Como la peste, irrumpió por sorpresa y en el barrio del vicio, imperioso, apuesto y envarado en un frac impoluto, el sombrero de copa tiznando las fachadas con una sombra móvil, según saludaba, a lomos de una mula de ojos tristes empenachada con plumas de pavorreal a la que seguían escuadrones de moscas verdosas que no se molestaba en espantar con el plumero del rabo, y con un mimo vestido de dominó junto al estribo, que le hacía propaganda con los ademanes desaforados de la esperanza. A su amo, con el sol, le ardía en el chaleco de fantasía la cadena con dijes de un reloj de plata; y por más que le caracolearan rizos en las sienes, tensara la mandíbula de la voluntad y se hubiera nevado las mejillas con fécula de patata, en aquella cara solitaria se le notaba el cansancio mineral de quienes han vivido en exceso.

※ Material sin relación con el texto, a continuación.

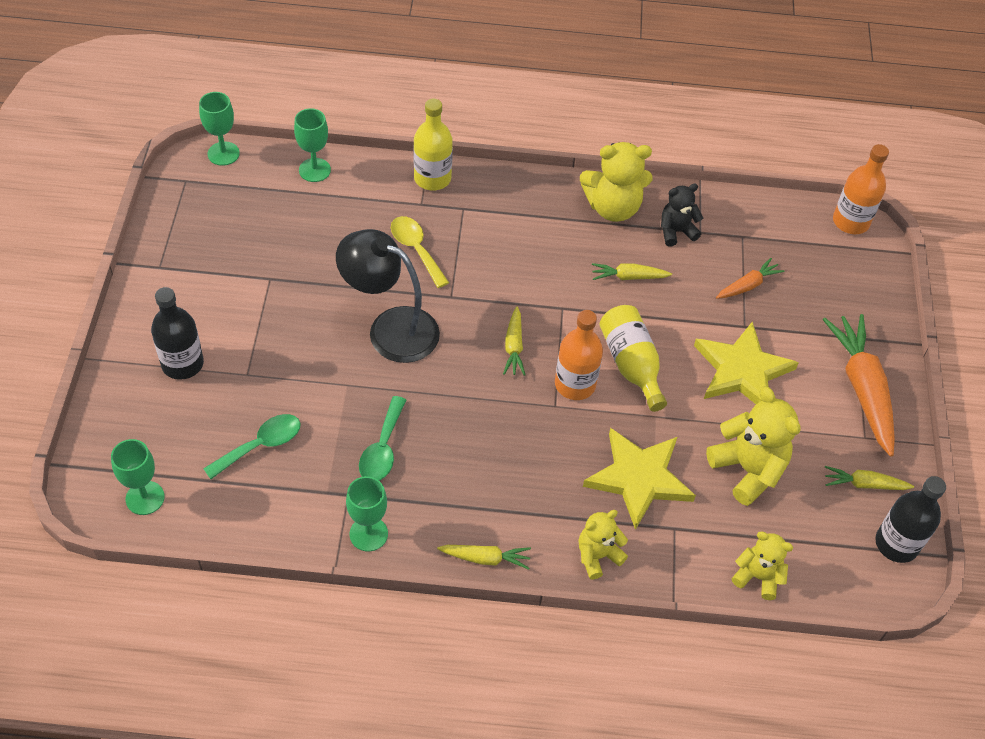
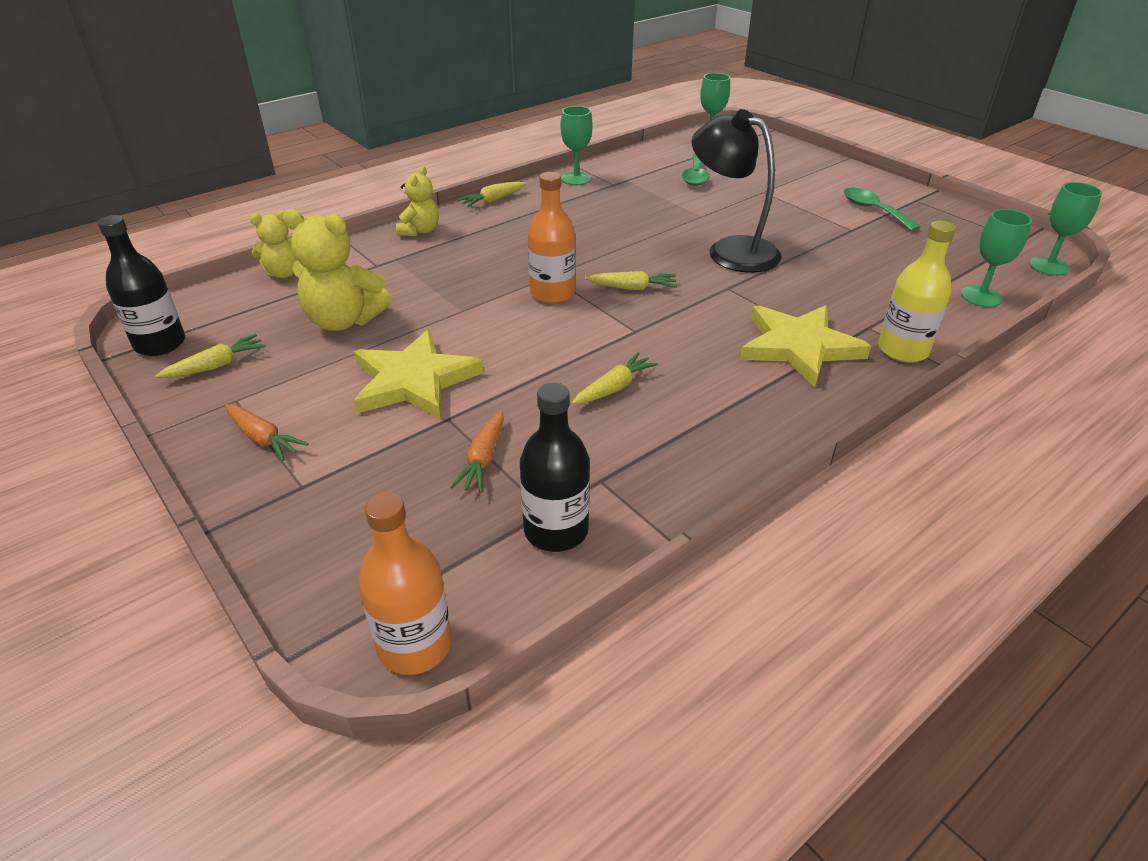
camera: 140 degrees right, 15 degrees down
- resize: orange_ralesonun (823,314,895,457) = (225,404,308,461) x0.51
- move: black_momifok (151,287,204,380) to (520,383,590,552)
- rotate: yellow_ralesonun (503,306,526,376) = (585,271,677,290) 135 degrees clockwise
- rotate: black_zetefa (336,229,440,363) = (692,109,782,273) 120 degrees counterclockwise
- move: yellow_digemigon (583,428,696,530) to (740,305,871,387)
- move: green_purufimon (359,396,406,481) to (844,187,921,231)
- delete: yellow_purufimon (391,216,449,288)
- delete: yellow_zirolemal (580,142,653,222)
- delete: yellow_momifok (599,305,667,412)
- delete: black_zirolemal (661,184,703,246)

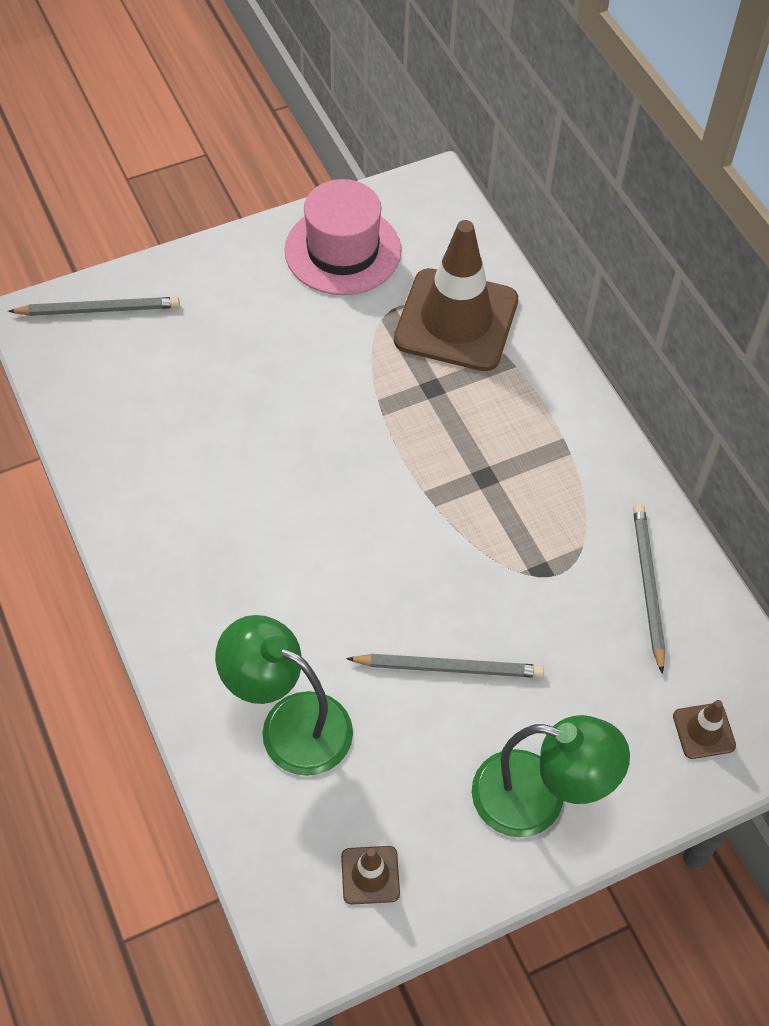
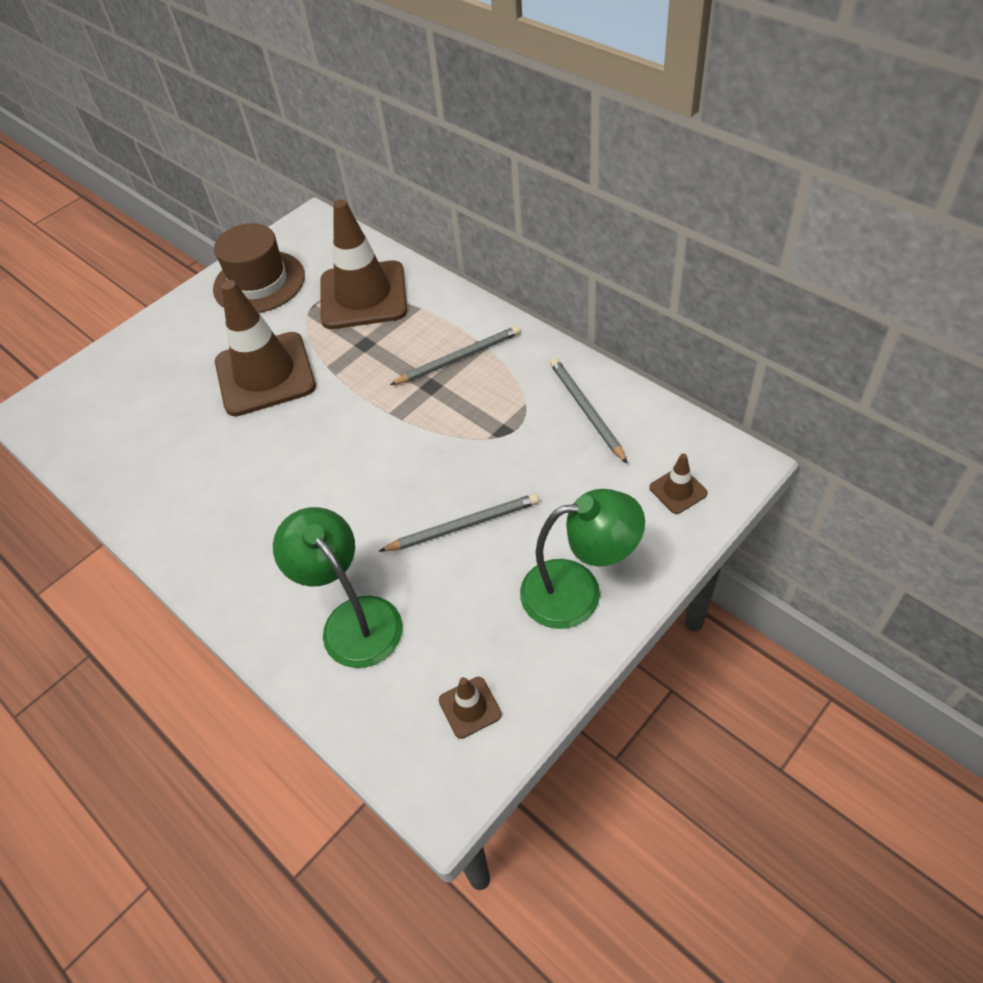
camera: 15 degrees left, 5 degrees down
- recolor: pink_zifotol (284,179,401,295) to brown_zifotol (213,223,305,313)
- insert: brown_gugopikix (215,280,316,416)
- rotate: green_zetefa (215,615,353,776) = (273,507,403,668) 45 degrees clockwise
- move: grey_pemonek (8,297,180,316) to (390,326,520,385)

En los ojos del color de las riadas le fluían los cadáveres de los recuerdos.
Compró como sede la mansión de los contrabandistas, que despertó de su sueño polvoriento de ballena varada en la cima de la loma, junto al camposanto, y pagó en especies a los herederos, con la ilusión de la respetabilidad que venían buscando desde que a sus abuelos les infligieron el cepo en la plaza. Con la vana esperanza de matrimonios ventajosos, contrató a varias hijas del lugar que le adecentaran el vestíbulo, las escaleras y la sala de arriba, donde recibiría a los clientes; y durante una semana pareció regurgitar el vientre de la ballena de tanto lustrar platerías y restregar zócalos, de pulir parquets y frotar cajas de música y relojes de cucú, y de afinar la vieja pianola a cuyos sones los contrabandistas se jugaban el botín a las brisca.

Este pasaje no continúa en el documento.